In Weston's Grail myth the hero is a success or failure, worthy or unworthy. This ending is often mirrored in nature; the sky, the river, and trees are often symbols of regeneration. Mason uses these elements, but not definitively, for in the twentieth century the answers are not always clear-cut. At the moment of Leroy's epiphany, Norma Jean literally leaves him, walking away so as to add physical distance to the psychic distance already between them. His eyes open, Leroy follows her through the cemetery along the archetypal “serpentine brick path” (16); since the garden of Eden, the snake has suggested forbidden yet necessary knowledge. However, his leg, in no better shape than his marriage, “still hurts him” (16)—i.e., the maimed king has not been healed. At the end of Mason's story, the hero and the lady are not united. Norma Jean stands “far away” (16) on a bluff overlooking the Tennessee River. The rebirth of their marriage verges on possibility, but is not a fait accompli. The story's last ambiguity is Norma Jean's final gesture: is it a wave good-bye or is Norma Jean beckoning to Leroy? Mason's Grail symbols don't tell us. The river is flowing, but in the distance. The couple is neither immersed in it nor travelling upon it; they stand on the precipice of possibility. The sky is not blue with the purity of a new day for the land, but “unusually pale” (16), the color (off-white) of the dust ruffle Mabel made for their bed.

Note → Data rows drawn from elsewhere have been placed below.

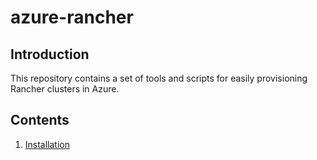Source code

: # azure-rancher

## Introduction

This repository contains a set of tools and scripts for easily provisioning Rancher clusters in Azure.

## Contents

1. [Installation](docs/Installation.md)

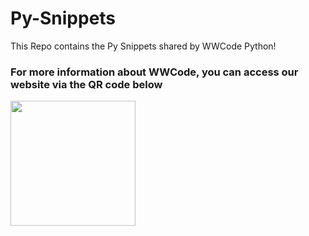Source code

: # Py-Snippets
This Repo contains the Py Snippets shared by WWCode Python!

### For more information about WWCode, you can access our website via the QR code below



<img src="https://user-images.githubusercontent.com/48460884/61989842-267c0b00-b070-11e9-8e57-3d12877e6c52.png" width="200" height="200" />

Mason, then, makes Leroy Moffitt trace the traditional path of the Grail quest. From the maimed king to the Perilous Cemetery, many of the Grail trappings are present. Thus, “Shiloh” transcends its minimalist labeling by using the universality of the Grail myth to suggest the lack of certainty in modern-day relationships.
Works Cited
Henning, Barbara. “Minimalism and the American Dream: ‘Shiloh’ by Bobbie Ann Mason and ‘Preservation’ by Raymond Carver.” Modern Fiction Studies 35 (1989): 689–98.
Jung, C. G. The Archetypes of the Collective Unconscious. Trans. R. F. C. Hull. 2nd ed. Princeton: Princeton UP, 1968.
Mason, Bobbie Ann. Shiloh, and Other Stories. New York: Harper, 1983.
Weston, Jessie. From Ritual to Romance. New York: Doubleday, 1957.